Header Images - the WWII Roster > The Roster webpage and its 17 subpages:
- The webpage header photo, Melvin Johnson's Death, is courtesy of grandson Michael Ketchum and was found at http://www.worldwar2letters.com/ARTIFACTS/Western_Union_Death.pdf. In WW II, roster member Melvin Johnson's wife, like other next of kin, learned of deaths and other casualties via Western Union telegrams.
- A - Slapton Sands Tank, courtesy of https://www.submerged.co.uk/slapton/, was recovered from the sea by Ken Small in 1984. It serves as a memorial to the nearly 1,000 Americans, including my roster's Alvin E. Aid, who died during bungled training exercises on the south coast of England in 1944.
- B - Cabanatuan List of Dead, courtesy of en.wikipedia.org. The three Bostedt brothers, Joe, John & Glen, died with other roster members at the Cabanatuan POW Camp in central Luzon, Philippines.
- C - 8th AF Base Duxford, courtesy of airspacemag.com. Duxford, England, south of Cambridge, has Europe's largest air museum and was a 8th Air Force base during WW II. 26 men in my roster died on 8th Air Force planes. One was a pilot, Irving Cohen, whose family ran the Iowa Clothes Shop in Council Bluffs. Irving died with his crew on their first mission.
- D - Barak Obama at Midway Island, courtesy of Reuters News Service. Roster members Richard C. Decker & Robert E. Mowrey were killed during the Battle of Midway.

Instructions to follow = Reproduce everything in the WWII roster image credits from "- A - Slapton" down to "central Luzon, Philippines.", without any changes.

Saved entries:
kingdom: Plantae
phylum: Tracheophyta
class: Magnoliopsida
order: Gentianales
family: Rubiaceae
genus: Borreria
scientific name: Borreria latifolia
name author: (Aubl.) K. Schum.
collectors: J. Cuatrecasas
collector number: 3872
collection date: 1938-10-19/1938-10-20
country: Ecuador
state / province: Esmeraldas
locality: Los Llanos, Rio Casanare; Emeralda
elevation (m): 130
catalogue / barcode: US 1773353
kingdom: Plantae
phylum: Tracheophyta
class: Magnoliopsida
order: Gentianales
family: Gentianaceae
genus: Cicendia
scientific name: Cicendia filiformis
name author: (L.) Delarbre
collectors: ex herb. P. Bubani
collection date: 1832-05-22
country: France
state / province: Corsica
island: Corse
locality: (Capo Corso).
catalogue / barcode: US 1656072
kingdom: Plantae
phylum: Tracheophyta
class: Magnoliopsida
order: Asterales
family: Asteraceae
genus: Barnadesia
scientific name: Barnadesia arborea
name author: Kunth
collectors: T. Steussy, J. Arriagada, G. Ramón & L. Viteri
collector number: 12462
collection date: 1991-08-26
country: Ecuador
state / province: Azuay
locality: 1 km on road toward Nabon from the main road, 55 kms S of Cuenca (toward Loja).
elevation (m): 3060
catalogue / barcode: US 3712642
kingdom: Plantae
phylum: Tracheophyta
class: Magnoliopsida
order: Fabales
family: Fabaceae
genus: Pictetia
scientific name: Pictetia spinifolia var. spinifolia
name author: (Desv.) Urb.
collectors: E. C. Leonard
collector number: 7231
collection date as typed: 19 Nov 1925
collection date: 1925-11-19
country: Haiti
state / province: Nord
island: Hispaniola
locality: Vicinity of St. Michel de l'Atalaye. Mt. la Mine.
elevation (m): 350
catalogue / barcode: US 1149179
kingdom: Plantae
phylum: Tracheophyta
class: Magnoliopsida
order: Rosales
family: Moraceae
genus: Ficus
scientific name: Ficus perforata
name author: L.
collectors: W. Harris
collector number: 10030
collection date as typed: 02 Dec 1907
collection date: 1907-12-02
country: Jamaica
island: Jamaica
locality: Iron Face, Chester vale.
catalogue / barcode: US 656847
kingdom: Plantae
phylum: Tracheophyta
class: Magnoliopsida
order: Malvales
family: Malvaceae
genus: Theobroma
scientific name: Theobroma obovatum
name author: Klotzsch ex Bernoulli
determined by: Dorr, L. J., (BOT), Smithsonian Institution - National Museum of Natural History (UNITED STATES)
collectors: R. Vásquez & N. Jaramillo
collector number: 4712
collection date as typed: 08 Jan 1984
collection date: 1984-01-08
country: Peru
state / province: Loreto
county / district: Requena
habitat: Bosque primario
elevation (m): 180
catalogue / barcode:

Exercise solution =
- A - Slapton Sands Tank, courtesy of https://www.submerged.co.uk/slapton/, was recovered from the sea by Ken Small in 1984. It serves as a memorial to the nearly 1,000 Americans, including my roster's Alvin E. Aid, who died during bungled training exercises on the south coast of England in 1944.
- B - Cabanatuan List of Dead, courtesy of en.wikipedia.org. The three Bostedt brothers, Joe, John & Glen, died with other roster members at the Cabanatuan POW Camp in central Luzon, Philippines.